Does this guy suck the Bernank's dick for pleasure or because he thinks it's a lollipop?
Well, we know he's a liar, anyway.
Anybody calling 3% "strong GDP
growth" has to be well beyond stupid.
The only difference between the US and Portugal is we can print our own currency and we have the arrogance to believe that others have confidence in our "leadership."
When you permabears drop your idealism about the way the world ought to work and accept that mediocre investors earning mediocre returns inflated by various subsidies for the mediocre are what make the world go round, you'll start to see that actually the seemingly ultranaive permabulls like O'Neill are right more often than you are.
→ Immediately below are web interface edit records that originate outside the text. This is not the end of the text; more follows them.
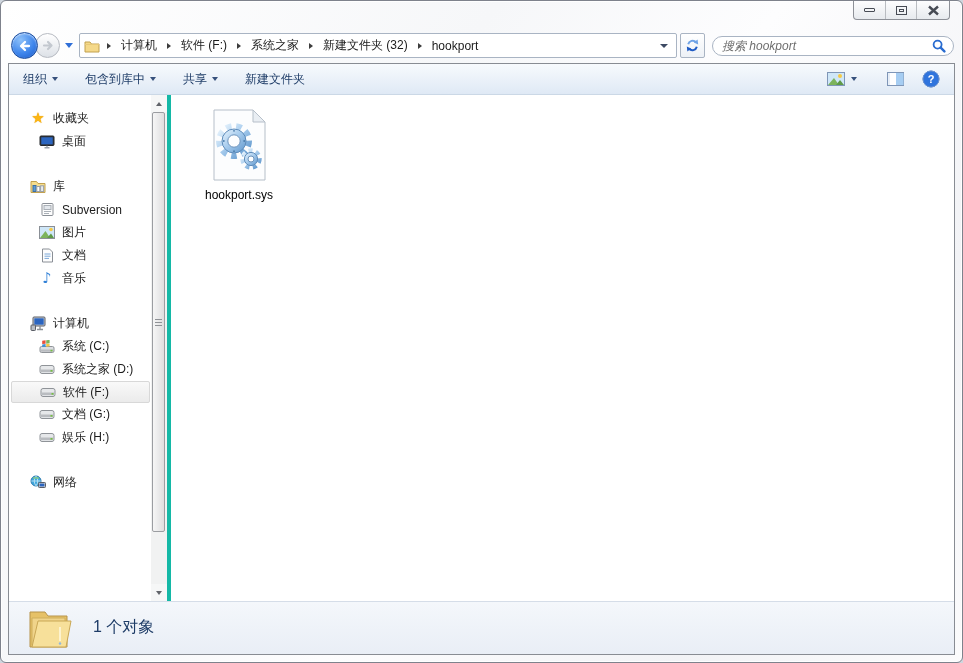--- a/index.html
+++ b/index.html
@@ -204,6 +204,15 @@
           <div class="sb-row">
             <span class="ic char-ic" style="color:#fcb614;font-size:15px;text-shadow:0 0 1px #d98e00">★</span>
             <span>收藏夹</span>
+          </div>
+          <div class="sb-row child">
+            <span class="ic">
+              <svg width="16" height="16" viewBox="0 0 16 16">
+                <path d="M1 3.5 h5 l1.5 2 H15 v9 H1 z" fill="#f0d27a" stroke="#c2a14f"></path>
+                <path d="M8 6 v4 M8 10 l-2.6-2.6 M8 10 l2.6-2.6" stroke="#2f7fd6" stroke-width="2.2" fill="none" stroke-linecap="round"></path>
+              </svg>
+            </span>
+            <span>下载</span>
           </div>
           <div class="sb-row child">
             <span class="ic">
Watch how wrong you will be now that
we've built in a permanent unemployed
underclass.
After all, the entire system (and
especially the stock market) is reliant
upon selling overpriced crap to the
idiots. Now the idiots are broke and
have no prospects.
Yes and no. Some idiots are broke, most not. Consumption of tard toys and lardass-o-cola is growing. I suppose someday the US will have another depression but not in 2011.
"2010 was exciting with risks. 2011 will be even more so!"
A quote from F. Scott Fitzgerald comes to mind, which is an appropriate response to this missive:
"Cut out all these exclamation points. An exclamation point is like laughing at your own joke."
Watch O'Neil's and the squids forbearers
doing a rabbit drive in 1934.
http://www.youtube.com/watch?v=YDxvc-BuS5A
It really is astonishing how we all, even those disinclined to sign onto ebullience, have forgotten that foreclosures have been frozen by all banks, ALL BANKS, for about 5 weeks now, with a few of them only recently restarting.
That is a lot of deadbeat cash going to retail. It won't show in bank earnings, of course, because Feb 2009 FASB rules lets them maintain the value of the mortgage.
The next downtick in GDP projection will come from the Tea Party attempts to cut spending. If they can get 100-150 billion off, that should take GDP down to 2.7ish%. Another 200 billion from state government spending cuts should be good for another 1% in GDP next year BUT, and it's a big one, Bernanke may fund that 200 Billion overtly . . . to avoid further unemployment from fired state employees (or private employees funded with state contracts).
This just runs out the clock as oil production falters, and the waivers for US car mileage requirements get filed.
Retail stocks are going up because the economy is making a structural change to adapt to servicing the upper 50% (and upper 25%) of the wealth population. Sadly, the economy is "moving on" and unemployment does not matter, nor does the housing market for that matter. Corporations are restructing to live and thrive on the upper 50%. I do not condone this, it is just my observation, and could explain why equities continue to rise.
Stocks have risen because of massive direct and indirect government subsidization, and because corporations have been literally wringing out as much overhead and clearing head counts of workers.
The 'kick the can' methodology of floating an economy structured to produce far more goods and services than markets wish to consume will cause the system to come crashing down, and things such as the commodity bubbles, margin compression and other distortions created by insane and out of control Keynesian monetary policy will soon reveal itself for what it is; an abomination of monstrous and frightening proportions.
George is right, the economy is moving on and adapting to high unemployment. You can bet that if hiring is starting to pick up as it tentatively appears, these are mostly younger people who were previously not counted in the labor force, and not the officially unemployed, most of whom will probably never return to work.
I see this "recovery" as driven by excessive risk induced by fiscal and monetary stimulus and fated to undermine itself by driving up inflation and interest rates, until it collapses in fiscal crisis in 2012-2013. But, though I don't really like to make market calls, as pessimistic I am it does look to me like 2011 will probably be a good year for stocks.
I just don't see how they'll be able to turn off the free money spigot, now that it's been flowing for a while. Even the slightest hint that the Fed will slow easing or that interest rates might rise would crash the markets instantly.